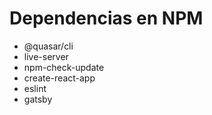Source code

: # Dependencias en NPM

- @quasar/cli
- live-server
- npm-check-update
- create-react-app
- eslint
- gatsby
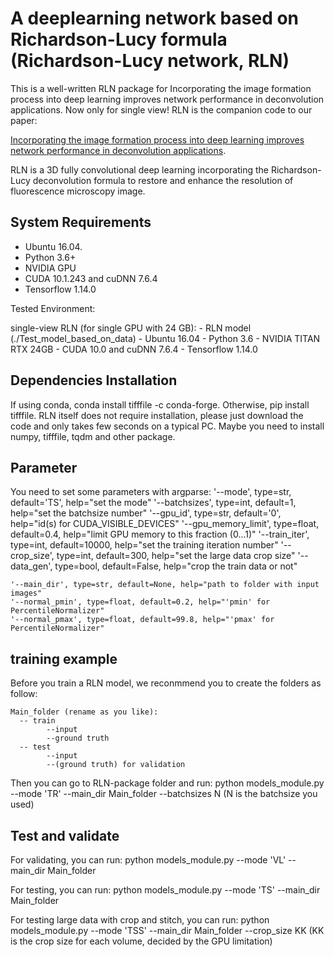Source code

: # A deeplearning network based on Richardson-Lucy formula (Richardson-Lucy network, RLN)
This is a well-written RLN package for Incorporating the image formation process into deep learning improves network performance in deconvolution applications.
Now only for single view!
RLN is the companion code to our paper:

[Incorporating the image formation process into deep learning improves network performance in deconvolution applications](https://www.nature.com/articles/s41592-022-01652-7).

RLN is a 3D fully convolutional deep learning incorporating the Richardson-Lucy deconvolution formula to restore and enhance the resolution of fluorescence microscopy image.

## System Requirements

- Ubuntu 16.04.
- Python 3.6+
- NVIDIA GPU
- CUDA 10.1.243 and cuDNN 7.6.4
- Tensorflow 1.14.0

Tested Environment:

single-view RLN (for single GPU with 24 GB):
    - RLN model (./Test_model_based_on_data)
    - Ubuntu 16.04
    - Python 3.6
    - NVIDIA TITAN RTX 24GB
    - CUDA 10.0 and cuDNN 7.6.4
    - Tensorflow 1.14.0
    
## Dependencies Installation
If using conda, conda install tifffile -c conda-forge.
Otherwise, pip install tifffile.
RLN itself does not require installation, please just download the code and only takes few seconds on a typical PC.
Maybe you need to install numpy, tifffile, tqdm and other package.

## Parameter
You need to set some parameters with argparse:
    '--mode',  type=str, default='TS',  help="set the mode"
    '--batchsizes',  type=int, default=1,  help="set the batchsize number"
    '--gpu_id', type=str, default='0',   help="id(s) for CUDA_VISIBLE_DEVICES"
    '--gpu_memory_limit', type=float, default=0.4, help="limit GPU memory to this fraction (0...1)"
    '--train_iter', type=int, default=10000, help="set the training iteration number"
    '--crop_size', type=int, default=300, help="set the large data crop size"
    '--data_gen', type=bool, default=False, help="crop the train data or not"

    '--main_dir', type=str, default=None, help="path to folder with input images"
    '--normal_pmin', type=float, default=0.2, help="'pmin' for PercentileNormalizer"
    '--normal_pmax', type=float, default=99.8, help="'pmax' for PercentileNormalizer"

## training example
Before you train a RLN model, we reconmmend you to create the folders as follow:

    Main_folder (rename as you like):
      -- train
            --input
            --ground truth
      -- test
            --input
            --(ground truth) for validation

            
Then you can go to RLN-package folder and run:
python models_module.py --mode 'TR' --main_dir Main_folder --batchsizes N (N is the batchsize you used)

## Test and validate
For validating, you can run:
python models_module.py --mode 'VL' --main_dir Main_folder

For testing, you can run:
python models_module.py --mode 'TS' --main_dir Main_folder

For testing large data with crop and stitch, you can run:
python models_module.py --mode 'TSS' --main_dir Main_folder --crop_size KK (KK is the crop size for each volume, decided by the GPU limitation)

### Request
Within the data above, the span starting at the line containing "python models_module.py --mode 'TR'" and ending at the line containing "For testing large" is to be retyped exactly, with no other lines.

### Written solution
python models_module.py --mode 'TR' --main_dir Main_folder --batchsizes N (N is the batchsize you used)

## Test and validate
For validating, you can run:
python models_module.py --mode 'VL' --main_dir Main_folder

For testing, you can run:
python models_module.py --mode 'TS' --main_dir Main_folder

For testing large data with crop and stitch, you can run:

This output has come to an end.